Given the sensitivity of the twin issues of the judiciary and the land, the embassy should have provided details to enable Government to take corrective action especially now that the Land Commission is out in the field auditing land allocation and utilisation among other issues. In the absence of names and details, the sensational claims become a mere smear campaign against Zimbabwe’s judiciary officers who are seen by the opposition as an obstacle that prevented Chamisa from obtaining through the courts the poll victory which he was denied by the Zimbabwean electorate on July 30 2018.
The report indicated that “nearly all white commercial farmers reported that Government had not compensated them for losses suffered from land resettlement programme that began in 2000”. While it is true that Government is yet to compensate the former white farmers, it should be known that the compensation for the land was a Lancaster House Agreement item in which initially Britain indicated that it could not foot the bill until America, realising that the matter could derail the talks, offered to underwrite the payment of the farmers.
In September 1998, the British government led by Tony Blair refused to honour the agreement citing that it was made with the previous Conservative government of the late Margaret Thatcher. America, despite playing guarantor and broker, was nowhere to be seen until 2001 when it slapped Zimbabwe with sanctions not so much for the alleged human rights abuses but to forestall any possible mention of her role during the Lancaster House talks.

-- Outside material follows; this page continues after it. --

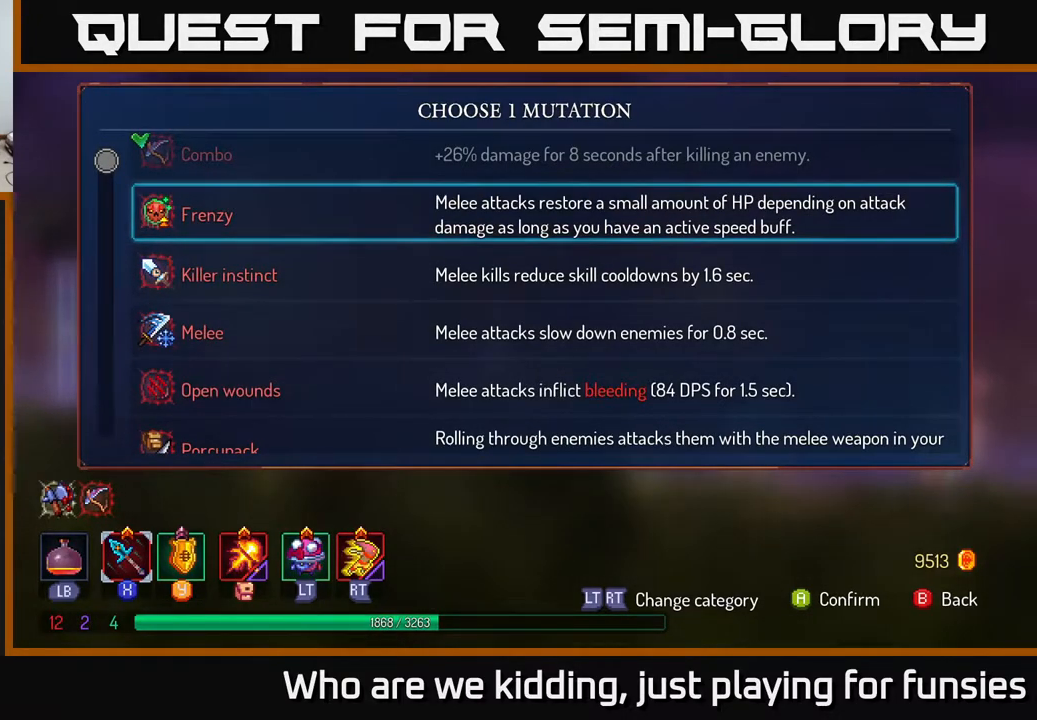
{"buttons": [], "left_stick": "up", "right_stick": "center", "events": [[433, "left_stick", "up"]]}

Unlike Blair, President Emmerson Mnangagwa has not shirked his Government’s responsibility for the payment of compensation for the land which was gazetted and used for the resettlement of over 300 000 families over the past 17 years. The report conveniently omitted to mention that in his 2019 National Budget presentation last November, the Minister of Finance and Economic Development, Professor Mthuli Ncube, set aside $53 million for the compensation of the former white farmers.
Apart from the foregoing issues, the report was conspicuous by its over-reliance on faceless and nameless NGO officials and unidentified “experts” for information on various activities of its host Government. The United States embassy is in Zimbabwe legally. This is why it was able to buy land in Harare and construct its new embassy in Westgate suburb.
In view of this background, one wonders why it avoids knocking on the doors of Government ministries and departments for the correct information instead of depending on NGOs which sometimes cook up some information to keep the dollar coming. Most NGOs are politically one-sided and their existence is subject to perpetuating the anarchy narrative in Zimbabwe, hence, the correctness of their information becomes very questionable. This puts the embassy at the risk of telling lies about Zimbabwe, thereby risking its reputation.